In respect of warranty expenses 

  • The reimbursement involving profit/income element is taxable in India and therefore, the assessee was required to deduct tax in India. 
  • The service of a car is a technical service. It requires the service personnel to be technically expert in the field of auto industry. Hence, the payment made by assessee to its sister concerns for offering technical services through the dealers is required to be treated as fees for technical services as per the Act and as per the Double Taxation Avoidance Agreement. 

In respect of software 

  •  The provisions of Clause (v) to Explanation 2 of Section 9(1)(vi) of the Act provide that payment of royalty is nothing but consideration for transfer of all or any rights (including granting of license) in respect of any copyright etc. 
  • Though, the copyright vests with the owner of the software, the license allows the assessee to use the software subject to certain terms and conditions, therefore the payment made towards purchase of software is royalty for usage of software and the income arising out of it is taxable in India.

D. Judgment of the Tribunal

  •  Payment for warranty services

The Tribunal held that Section 9(1)(vii)(b) provides that where the fees is payable by a resident in respect of services utilized in business or profession carried on by such person outside India or for the purposes of making or earning any income from any source outside India, the same is excluded from the deeming provision of section 9(1)(vii) of the Act.
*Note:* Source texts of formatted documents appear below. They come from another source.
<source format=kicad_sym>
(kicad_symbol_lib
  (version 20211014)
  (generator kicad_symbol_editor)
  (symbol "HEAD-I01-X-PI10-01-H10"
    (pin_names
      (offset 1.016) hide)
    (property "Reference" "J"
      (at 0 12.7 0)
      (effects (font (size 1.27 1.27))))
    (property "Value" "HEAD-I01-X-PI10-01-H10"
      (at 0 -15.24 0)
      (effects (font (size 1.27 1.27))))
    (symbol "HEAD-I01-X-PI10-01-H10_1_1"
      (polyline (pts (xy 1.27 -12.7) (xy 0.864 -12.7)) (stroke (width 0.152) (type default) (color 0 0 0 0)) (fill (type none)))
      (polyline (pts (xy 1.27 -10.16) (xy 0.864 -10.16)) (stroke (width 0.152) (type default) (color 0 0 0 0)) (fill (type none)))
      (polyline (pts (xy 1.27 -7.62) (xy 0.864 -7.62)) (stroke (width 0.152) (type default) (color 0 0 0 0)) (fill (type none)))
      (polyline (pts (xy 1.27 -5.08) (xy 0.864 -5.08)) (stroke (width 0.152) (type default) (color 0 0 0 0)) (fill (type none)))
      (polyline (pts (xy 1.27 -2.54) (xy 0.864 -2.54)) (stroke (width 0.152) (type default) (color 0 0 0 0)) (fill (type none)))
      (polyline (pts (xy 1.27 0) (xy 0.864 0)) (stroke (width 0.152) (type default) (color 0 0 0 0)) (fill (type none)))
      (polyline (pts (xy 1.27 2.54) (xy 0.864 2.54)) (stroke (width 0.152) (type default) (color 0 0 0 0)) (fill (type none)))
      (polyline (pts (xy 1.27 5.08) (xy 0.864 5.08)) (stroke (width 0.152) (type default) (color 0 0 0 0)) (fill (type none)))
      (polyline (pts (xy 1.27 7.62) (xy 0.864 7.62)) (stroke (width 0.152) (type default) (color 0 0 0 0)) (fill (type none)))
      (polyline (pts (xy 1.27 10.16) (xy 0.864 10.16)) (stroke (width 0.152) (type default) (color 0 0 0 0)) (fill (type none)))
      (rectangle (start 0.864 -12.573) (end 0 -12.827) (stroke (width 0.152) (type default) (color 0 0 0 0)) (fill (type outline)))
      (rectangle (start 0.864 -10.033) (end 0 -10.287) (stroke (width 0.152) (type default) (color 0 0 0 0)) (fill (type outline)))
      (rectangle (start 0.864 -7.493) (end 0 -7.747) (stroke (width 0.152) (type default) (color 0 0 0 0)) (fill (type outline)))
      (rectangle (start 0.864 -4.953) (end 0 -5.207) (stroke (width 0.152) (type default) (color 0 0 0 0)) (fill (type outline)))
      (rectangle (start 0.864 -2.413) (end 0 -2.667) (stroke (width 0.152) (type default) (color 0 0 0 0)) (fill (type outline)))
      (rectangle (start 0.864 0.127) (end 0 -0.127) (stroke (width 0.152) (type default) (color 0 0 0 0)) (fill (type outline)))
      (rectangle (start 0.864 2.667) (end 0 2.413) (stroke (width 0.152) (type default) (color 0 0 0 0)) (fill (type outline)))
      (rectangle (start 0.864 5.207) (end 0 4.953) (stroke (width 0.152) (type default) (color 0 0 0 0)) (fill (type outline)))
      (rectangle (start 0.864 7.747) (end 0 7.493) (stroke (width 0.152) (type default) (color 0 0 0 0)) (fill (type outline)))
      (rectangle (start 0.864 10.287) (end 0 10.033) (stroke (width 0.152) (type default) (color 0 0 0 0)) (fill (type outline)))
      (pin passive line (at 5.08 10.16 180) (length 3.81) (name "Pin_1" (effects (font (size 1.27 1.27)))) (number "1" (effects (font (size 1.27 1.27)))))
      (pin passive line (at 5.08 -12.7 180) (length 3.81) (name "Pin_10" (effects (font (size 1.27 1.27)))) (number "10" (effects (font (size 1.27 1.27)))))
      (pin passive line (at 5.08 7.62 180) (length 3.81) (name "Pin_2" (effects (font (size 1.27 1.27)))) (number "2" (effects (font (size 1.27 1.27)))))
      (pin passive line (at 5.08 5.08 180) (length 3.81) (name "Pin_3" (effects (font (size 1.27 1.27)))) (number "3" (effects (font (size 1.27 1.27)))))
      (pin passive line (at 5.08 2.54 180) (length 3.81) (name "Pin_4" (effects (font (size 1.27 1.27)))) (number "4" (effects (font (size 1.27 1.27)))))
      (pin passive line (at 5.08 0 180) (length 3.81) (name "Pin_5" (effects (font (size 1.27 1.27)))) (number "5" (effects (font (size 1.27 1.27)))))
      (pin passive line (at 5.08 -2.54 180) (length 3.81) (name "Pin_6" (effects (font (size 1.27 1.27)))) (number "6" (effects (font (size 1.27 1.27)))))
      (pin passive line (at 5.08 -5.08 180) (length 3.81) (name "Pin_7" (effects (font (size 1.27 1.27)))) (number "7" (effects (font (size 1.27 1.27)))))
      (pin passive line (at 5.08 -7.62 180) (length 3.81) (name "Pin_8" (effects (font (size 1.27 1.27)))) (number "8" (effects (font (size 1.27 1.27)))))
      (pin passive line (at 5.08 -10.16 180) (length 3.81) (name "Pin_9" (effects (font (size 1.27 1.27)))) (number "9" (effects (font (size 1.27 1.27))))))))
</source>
The Tribunal held that the assessee incurred expenditure outside India for the purpose of earning income from source outside India; therefore, the fees payable to the nonresidents in respect of warranty services is not taxable in India. 
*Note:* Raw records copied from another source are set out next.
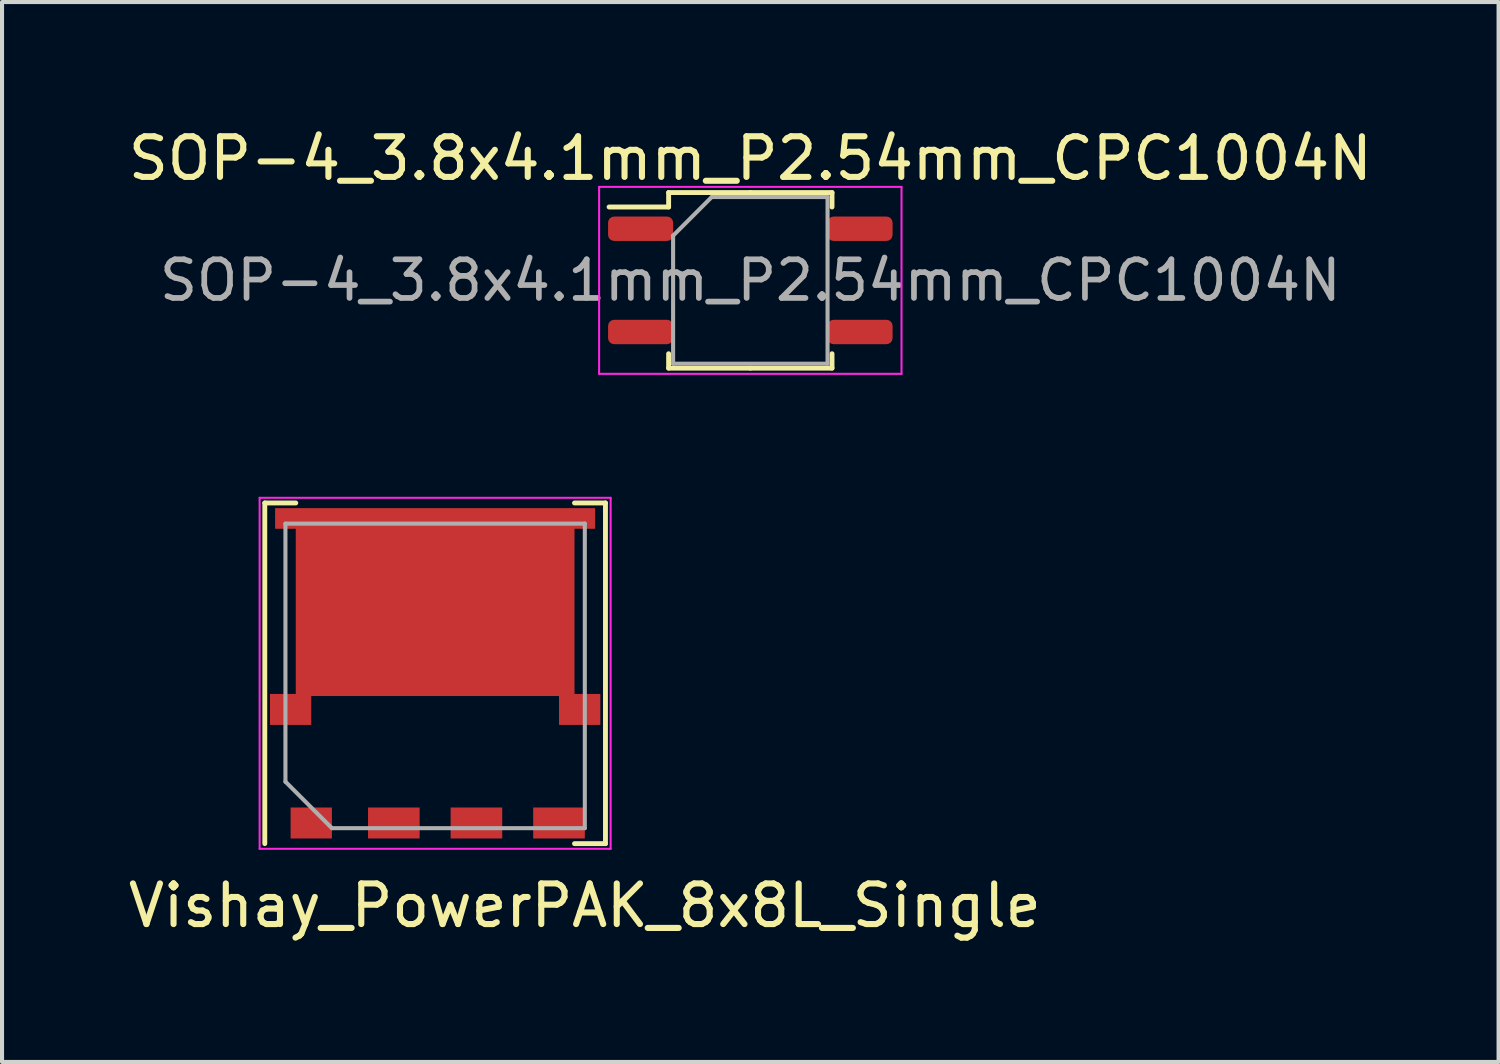
<source format=kicad_pcb>
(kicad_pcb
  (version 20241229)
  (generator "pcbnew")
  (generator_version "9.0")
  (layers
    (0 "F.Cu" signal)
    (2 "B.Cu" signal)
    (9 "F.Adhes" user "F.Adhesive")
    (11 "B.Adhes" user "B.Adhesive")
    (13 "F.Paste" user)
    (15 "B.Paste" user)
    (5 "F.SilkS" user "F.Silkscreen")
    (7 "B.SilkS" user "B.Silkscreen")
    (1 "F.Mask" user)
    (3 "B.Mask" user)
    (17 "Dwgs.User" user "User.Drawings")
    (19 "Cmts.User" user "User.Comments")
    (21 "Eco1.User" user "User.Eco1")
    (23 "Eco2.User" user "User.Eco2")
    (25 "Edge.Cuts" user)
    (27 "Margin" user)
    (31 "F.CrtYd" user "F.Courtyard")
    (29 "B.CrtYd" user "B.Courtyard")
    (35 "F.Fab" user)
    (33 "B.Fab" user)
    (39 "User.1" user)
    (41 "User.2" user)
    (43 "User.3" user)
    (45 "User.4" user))
  (footprint "SOP-4_3.8x4.1mm_P2.54mm_CPC1004N"
    (layer "F.Cu")
    (at 15.411 3.848)
    (property "Reference" "SOP-4_3.8x4.1mm_P2.54mm_CPC1004N" (at 0 -3 0) (layer "F.SilkS") (effects (font (size 1 1) (thickness 0.15))))
    (attr smd)
    (fp_line (start -2.01 -2.16) (end -2.01 -1.805) (stroke (width 0.12) (type solid)) (layer "F.SilkS"))
    (fp_line (start -2.01 -1.805) (end -3.475 -1.805) (stroke (width 0.12) (type solid)) (layer "F.SilkS"))
    (fp_line (start -2.01 2.16) (end -2.01 1.805) (stroke (width 0.12) (type solid)) (layer "F.SilkS"))
    (fp_line (start 0 -2.16) (end -2.01 -2.16) (stroke (width 0.12) (type solid)) (layer "F.SilkS"))
    (fp_line (start 0 -2.16) (end 2.01 -2.16) (stroke (width 0.12) (type solid)) (layer "F.SilkS"))
    (fp_line (start 0 2.16) (end -2.01 2.16) (stroke (width 0.12) (type solid)) (layer "F.SilkS"))
    (fp_line (start 0 2.16) (end 2.01 2.16) (stroke (width 0.12) (type solid)) (layer "F.SilkS"))
    (fp_line (start 2.01 -2.16) (end 2.01 -1.805) (stroke (width 0.12) (type solid)) (layer "F.SilkS"))
    (fp_line (start 2.01 2.16) (end 2.01 1.805) (stroke (width 0.12) (type solid)) (layer "F.SilkS"))
    (fp_line (start -3.72 -2.3) (end -3.72 2.3) (stroke (width 0.05) (type solid)) (layer "F.CrtYd"))
    (fp_line (start -3.72 2.3) (end 3.72 2.3) (stroke (width 0.05) (type solid)) (layer "F.CrtYd"))
    (fp_line (start 3.72 -2.3) (end -3.72 -2.3) (stroke (width 0.05) (type solid)) (layer "F.CrtYd"))
    (fp_line (start 3.72 2.3) (end 3.72 -2.3) (stroke (width 0.05) (type solid)) (layer "F.CrtYd"))
    (fp_line (start -1.9 -1.1) (end -0.95 -2.05) (stroke (width 0.1) (type solid)) (layer "F.Fab"))
    (fp_line (start -1.9 2.05) (end -1.9 -1.1) (stroke (width 0.1) (type solid)) (layer "F.Fab"))
    (fp_line (start -0.95 -2.05) (end 1.9 -2.05) (stroke (width 0.1) (type solid)) (layer "F.Fab"))
    (fp_line (start 1.9 -2.05) (end 1.9 2.05) (stroke (width 0.1) (type solid)) (layer "F.Fab"))
    (fp_line (start 1.9 2.05) (end -1.9 2.05) (stroke (width 0.1) (type solid)) (layer "F.Fab"))
    (fp_text user "${REFERENCE}" (at 0 0 0) (layer "F.Fab") (effects (font (size 0.95 0.95) (thickness 0.14))))
    (pad "1" smd roundrect (at -2.7 -1.27) (size 1.6 0.6) (layers "F.Cu" "F.Mask" "F.Paste") (roundrect_rratio 0.25))
    (pad "2" smd roundrect (at -2.7 1.27) (size 1.6 0.6) (layers "F.Cu" "F.Mask" "F.Paste") (roundrect_rratio 0.25))
    (pad "3" smd roundrect (at 2.7 1.27) (size 1.6 0.6) (layers "F.Cu" "F.Mask" "F.Paste") (roundrect_rratio 0.25))
    (pad "4" smd roundrect (at 2.7 -1.27) (size 1.6 0.6) (layers "F.Cu" "F.Mask" "F.Paste") (roundrect_rratio 0.25)))
  (footprint "Vishay_PowerPAK_8x8L_Single"
    (layer "F.Cu")
    (at 7.656 13.516)
    (property "Reference" "Vishay_PowerPAK_8x8L_Single" (at 3.683 5.715 0) (layer "F.SilkS") (effects (font (size 1 1) (thickness 0.15))))
    (attr through_hole)
    (fp_line (start -4.191 -4.191) (end -3.429 -4.191) (stroke (width 0.12) (type solid)) (layer "F.SilkS"))
    (fp_line (start -4.191 4.191) (end -4.191 -4.191) (stroke (width 0.12) (type solid)) (layer "F.SilkS"))
    (fp_line (start 3.429 -4.191) (end 4.191 -4.191) (stroke (width 0.12) (type solid)) (layer "F.SilkS"))
    (fp_line (start 3.429 4.191) (end 4.191 4.191) (stroke (width 0.12) (type solid)) (layer "F.SilkS"))
    (fp_line (start 4.191 4.191) (end 4.191 -4.191) (stroke (width 0.12) (type solid)) (layer "F.SilkS"))
    (fp_line (start -4.318 -4.318) (end 4.318 -4.318) (stroke (width 0.05) (type solid)) (layer "F.CrtYd"))
    (fp_line (start -4.318 4.318) (end -4.318 -4.318) (stroke (width 0.05) (type solid)) (layer "F.CrtYd"))
    (fp_line (start -4.318 4.318) (end 4.318 4.318) (stroke (width 0.05) (type solid)) (layer "F.CrtYd"))
    (fp_line (start 4.318 4.318) (end 4.318 -4.318) (stroke (width 0.05) (type solid)) (layer "F.CrtYd"))
    (fp_line (start -3.683 -3.683) (end 3.683 -3.683) (stroke (width 0.1) (type solid)) (layer "F.Fab"))
    (fp_line (start -3.683 2.667) (end -3.683 -3.683) (stroke (width 0.1) (type solid)) (layer "F.Fab"))
    (fp_line (start -2.54 3.81) (end -3.683 2.667) (stroke (width 0.1) (type solid)) (layer "F.Fab"))
    (fp_line (start -2.54 3.81) (end 3.683 3.81) (stroke (width 0.1) (type solid)) (layer "F.Fab"))
    (fp_line (start 3.683 3.81) (end 3.683 -3.683) (stroke (width 0.1) (type solid)) (layer "F.Fab"))
    (pad "D" smd rect (at -3.556 0.889) (size 1.016 0.762) (layers "F.Cu" "F.Mask" "F.Paste"))
    (pad "D" smd rect (at 0 -3.81) (size 7.874 0.508) (layers "F.Cu" "F.Mask" "F.Paste"))
    (pad "D" smd rect (at 0 0.051) (size 6.858 4.572) (drill (offset 0 -1.778)) (layers "F.Cu" "F.Mask" "F.Paste"))
    (pad "D" smd rect (at 3.556 0.889) (size 1.016 0.762) (layers "F.Cu" "F.Mask" "F.Paste"))
    (pad "G" smd rect (at -3.048 3.683) (size 1.016 0.762) (layers "F.Cu" "F.Mask" "F.Paste"))
    (pad "S" smd rect (at -1.016 3.683) (size 1.27 0.762) (layers "F.Cu" "F.Mask" "F.Paste"))
    (pad "S" smd rect (at 1.016 3.683) (size 1.27 0.762) (layers "F.Cu" "F.Mask" "F.Paste"))
    (pad "S" smd rect (at 3.048 3.683) (size 1.27 0.762) (layers "F.Cu" "F.Mask" "F.Paste")))
  (gr_rect
    (start -3 -3)
    (end 33.821 23.079)
    (stroke (width 0.1) (type default))
    (fill no)
    (layer "Edge.Cuts")))
</source>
  •  Payment for purchase of software

The Tribunal held the issue was covered by the judgment of the co-ordinate bench of the Tribunal in DCIT v. Atmel R&D India (P.) Limited wherein the Tribunal had held that the payment for purchase of a copyrighted software did not amount to royalty.

E. Our Comments

  • This order upholds the view that where fees is payable by a resident for purpose of earning income from any source outside India, the same is not taxable under the Act. 
  • However, the key issue which according to us still open to debate is whether the source of income is, in fact, outside India. 
  • The Madras High Court in Commissioner of Income-tax v. Aktiengesellschaft1 (“Aktiengesellschaft”) had held that royalty on export sales paid by a resident cannot be deemed to have accrued or arisen in India since the source of income was the sales outside India. In other words, the source depended on the situs of the customer. Contrary to this stand, the Delhi High Court in Commissioner of Income-tax v. Havells India Limited2 , after discussing Aktiengesellschaft, distinguished between source of income and source of receipt of income. The court held that the situs of the person making payment cannot be said to be source of income. In case of export, where the manufacturing activity is in India and the contract has been concluded in India, the source of income is in India. 
  • Interestingly, the above-mentioned judgments of the Madras High Court and Delhi High Court were not discussed by the Tribunal before arriving at its conclusion.